» **Source excerpt**:
┏━━

DFS
- Developer: Acorn Computers
- Full name: Disc Filing System
- Introduced: 1982; 44 years ago with Acorn MOS
- Partition IDs: None

Structures
- Directory contents: Single catalogue of 31 fixed length records
- File allocation: Start-Length entries
- Bad blocks: None

Limits
- Max volume size: 256 KB
- Max file size: 255½ KB
- Max no. of files: 31
- Max filename length: 7 characters
- Allowed filename characters: ASCII

Features
- Dates recorded: None
- Date range: N/A
- Forks: No
- Attributes: Directory character, Load address, Execution address, Locked
- File system permissions: No
- Transparent compression: No
- Transparent encryption: No

Other
- Supported operating systems: Acorn MOS

= Disc Filing System =

Computer file system

The Disc Filing System (DFS) is a computer file system developed by Acorn Computers, initially as an add-on to the Eurocard-based Acorn System 2.

┗━━

» **Data entries**:

┏━━

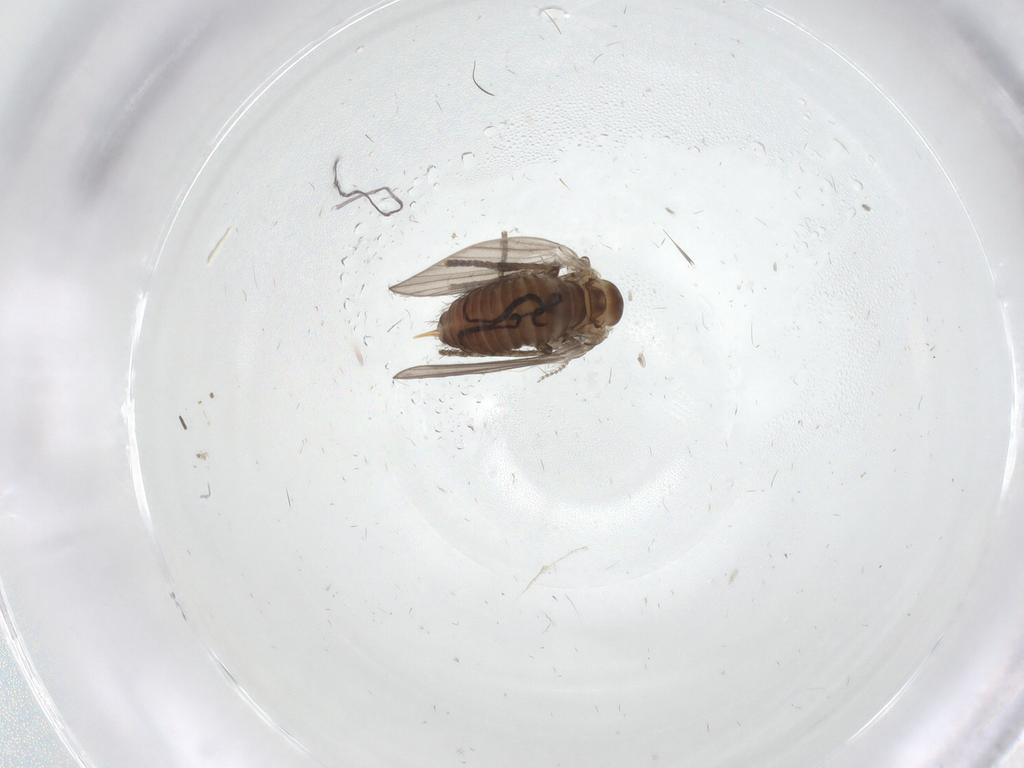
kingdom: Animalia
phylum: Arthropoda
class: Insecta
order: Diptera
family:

┗━━
┏━━

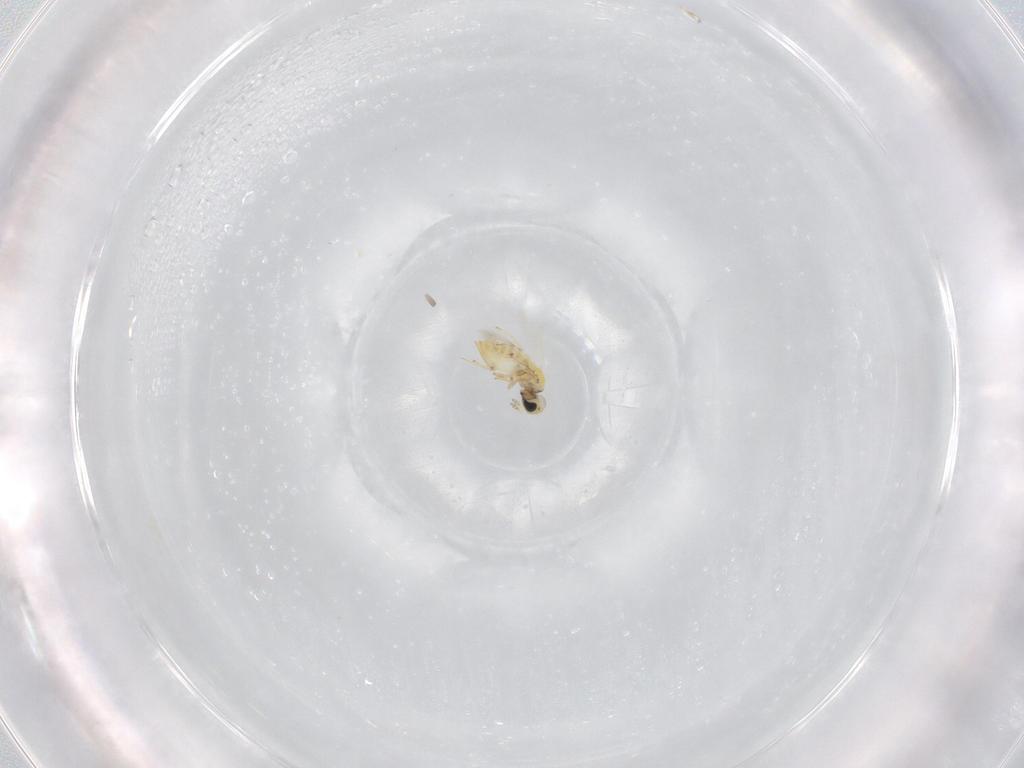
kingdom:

┗━━

» **Stated goal A**:
Answer these from the Disc Filing System text, one line each:
(i) Which company developed it?
(ii) What is its maximum filename length?
(iii) It was first an add-on to which computer?
» **Stated goal B**:
Continue the Disc Filing System text, starting right after its last sentence.
Nothing in the lines is needed here.

» **Final result A**:
(i) Acorn Computers
(ii) 7 characters
(iii) The Eurocard-based Acorn System 2

» **Final result B**:
In 1981, the Education Departments of Western Australia and South Australia announced joint tenders calling for the supply of personal computers to their schools. Acorn's Australian computer distributor, Barson Computers, convinced Joint Managing Directors Hermann Hauser and Chris Curry to allow the soon to be released Acorn BBC Microcomputer to be offered with disk storage as part of the bundle. They agreed on condition that Barson adapted the Acorn DFS from the System 2 without assistance from Acorn as they had no resources available. This required some minor hardware and software changes to make the DFS compatible with the BBC Micro.

Barson won the tenders for both states, with the DFS fitted, a year ahead of the UK. It was this early initiative that resulted in the BBC Micro being more heavily focused on the education market in Australia, with very little penetration of the home computer market until the arrival of the Acorn Electron.

The DFS shipped as a ROM and Disk Controller Chip fitted to the BBC Micro's motherboard. The filing system was of extremely limited functionality and storage capability, using a flat directory structure. Each filename can be up to seven letters long, plus one letter for the directory in which the file is stored.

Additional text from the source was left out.